[Activity 1] In the sewage sludge project description below, what share of total European sludge production came from France, Germany, Italy, Spain and the UK together?
[Activity 2]
Do the following statements agree with the sewage sludge project description below? Answer yes or no for each, and quote the words of the description that decide it.
(a) Sewage sludge is classified as hazardous waste.
(b) Sludge disposal can account for up to half of WWTP management costs.
(c) Sewage sludge production in the new Member States could be expected to double.
[Activity 3] Resume the sewage sludge project description below, starting after its last sentence.

Given text Block Start

PROJECT DESCRIPTION
BACKGROUND
Sewage sludge generated in urban wastewater treatment plants (WWTPs) is a complex, heterogeneous mixture of microorganisms, inorganic materials and organic substances. It is classified as non-hazardous waste. Sludge disposal can represent up to 50% of the WWTP management costs. Sewage sludge must undergo some treatment in order to reduce its volume, improve its characteristics (e.g., odour elimination and organic matter content reduction) and reduce associated health problems.
The Urban Waste Water Treatment Directive (91/271/EC) stated that urban centres of more than 2 000 inhabitants should have introduced treatment of wastewater by 2005. This produced an annual increase in sewage sludge production of around 50% for the period 1992-2005 in the then EU-15. Data on sewage sludge production, however, was unavailable for several countries, while other countries had questionable figures. The highest sludge production was recorded in France, Germany, Italy, Spain and the UK, contributing to more than 60% of total sludge produced in the whole of Europe. Sewage sludge production will possibly be around 20% higher in EU-15, while a rise of 100% could be expected for new Member States. Therefore, it is important to set up solid bases for sustainable and environmentally friendly management of sewage sludge in EU in small- to medium-sized urban WWTPs, where there is a need for viable and feasible solutions for sewage sludge treatment and disposal.

Given text Block End
Records provided Block Start

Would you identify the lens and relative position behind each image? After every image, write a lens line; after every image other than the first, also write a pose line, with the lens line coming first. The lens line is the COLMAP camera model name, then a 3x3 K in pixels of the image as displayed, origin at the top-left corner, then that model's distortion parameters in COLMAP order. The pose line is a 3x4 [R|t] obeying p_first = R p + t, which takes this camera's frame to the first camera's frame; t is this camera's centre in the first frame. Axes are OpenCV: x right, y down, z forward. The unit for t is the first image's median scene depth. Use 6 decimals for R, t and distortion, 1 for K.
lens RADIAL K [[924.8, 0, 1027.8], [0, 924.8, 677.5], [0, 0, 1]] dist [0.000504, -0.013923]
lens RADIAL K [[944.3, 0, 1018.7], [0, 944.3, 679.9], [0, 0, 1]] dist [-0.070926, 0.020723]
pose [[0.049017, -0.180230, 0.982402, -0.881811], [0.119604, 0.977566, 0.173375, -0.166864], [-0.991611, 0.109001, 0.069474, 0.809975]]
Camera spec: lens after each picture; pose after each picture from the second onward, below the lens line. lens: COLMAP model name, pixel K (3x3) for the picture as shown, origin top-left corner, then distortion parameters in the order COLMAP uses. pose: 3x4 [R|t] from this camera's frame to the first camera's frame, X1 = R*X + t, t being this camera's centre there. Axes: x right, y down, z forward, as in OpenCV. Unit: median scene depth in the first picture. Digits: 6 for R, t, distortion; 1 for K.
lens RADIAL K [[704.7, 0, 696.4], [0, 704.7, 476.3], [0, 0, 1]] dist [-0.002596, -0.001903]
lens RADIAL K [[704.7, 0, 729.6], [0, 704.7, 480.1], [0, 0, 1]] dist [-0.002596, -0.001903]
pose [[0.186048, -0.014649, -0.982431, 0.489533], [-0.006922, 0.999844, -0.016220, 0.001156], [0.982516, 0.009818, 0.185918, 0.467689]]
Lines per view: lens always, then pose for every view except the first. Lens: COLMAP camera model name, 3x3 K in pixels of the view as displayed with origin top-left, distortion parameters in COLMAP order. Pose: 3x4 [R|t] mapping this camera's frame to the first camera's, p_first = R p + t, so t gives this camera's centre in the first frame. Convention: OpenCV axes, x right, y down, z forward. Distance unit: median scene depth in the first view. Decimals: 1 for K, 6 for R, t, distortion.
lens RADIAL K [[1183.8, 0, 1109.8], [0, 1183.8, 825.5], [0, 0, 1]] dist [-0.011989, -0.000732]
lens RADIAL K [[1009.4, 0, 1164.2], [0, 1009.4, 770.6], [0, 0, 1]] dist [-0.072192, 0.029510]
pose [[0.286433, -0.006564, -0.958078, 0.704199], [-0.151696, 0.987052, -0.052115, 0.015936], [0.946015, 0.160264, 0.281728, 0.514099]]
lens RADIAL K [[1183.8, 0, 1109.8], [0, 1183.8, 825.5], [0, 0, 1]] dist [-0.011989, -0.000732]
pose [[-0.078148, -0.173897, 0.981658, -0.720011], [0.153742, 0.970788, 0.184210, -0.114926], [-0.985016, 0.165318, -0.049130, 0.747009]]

Records provided Block End

[Written reply 1] More than 60%.

[Written reply 2]
(a) No: "It is classified as non-hazardous waste."
(b) Yes: "Sludge disposal can represent up to 50% of the WWTP management costs."
(c) Yes: "a rise of 100% could be expected for new Member States."

[Written reply 3]
OBJECTIVES
The project LIFE-ANADRY tested Dry Anaerobic Digestion (AD) technology under thermophilic (55 °C) and mesophilic (35 °C) conditions as a more effective treatment method for the sewage sludge produced in WWTPs. The implementation of dry AD of sewage sludge at semi- or pre-industrial scale had not been carried out since. The project tested this technology in a 20 m3 pilot plant to be installed in the urban WWTP of Mula (Murcia, Spain).
Tests demonstrated that the abovementioned process offers a vast improvement in terms of effectiveness, cost-effectiveness and sustainability over other methods for sludge treatment in small- to medium-sized WWTPs. The process offered:
- enhancement of biogas production with a concomitant reduction in energy use;
- reduction of the operating costs in the WWTPs;
- sludge stabilisation and hygienisation;
- reduction of carbon emissions due to the minimisation of use of inorganic fertilisers (recycling sludge as fertiliser);
- comprehensive data that supports the attractiveness of the technique for full-scale application.
RESULTS
The project was implemented in the Alguazas wastewater treatment plant (WWTP) in Murcia (Spain). The Alguazas WWTP is an urban WWTP of medium size that does not have anaerobic digestion and treats 3,500 m3/d (60,000 inhabitants) of wastewater and produces around 10 T/day of dry sludge.
The project prototype is based on a 20 m3 cylindrical reactor with a capacity of treatment of 3 T/day of dry sludge. The prototype consists of feeding system, anaerobic reactor, digestate tank and heating system. The system works as a dry anaerobic digestion, with a solids concentration about 15-20% (MS) in the influent and it has been operated with two different temperature conditions: mesophilic (35 °C) and thermophilic (55 °C). The process was also assessed under different operating conditions related to the Organic Loading Rate (OLR) and hydraulic retention time (HRT).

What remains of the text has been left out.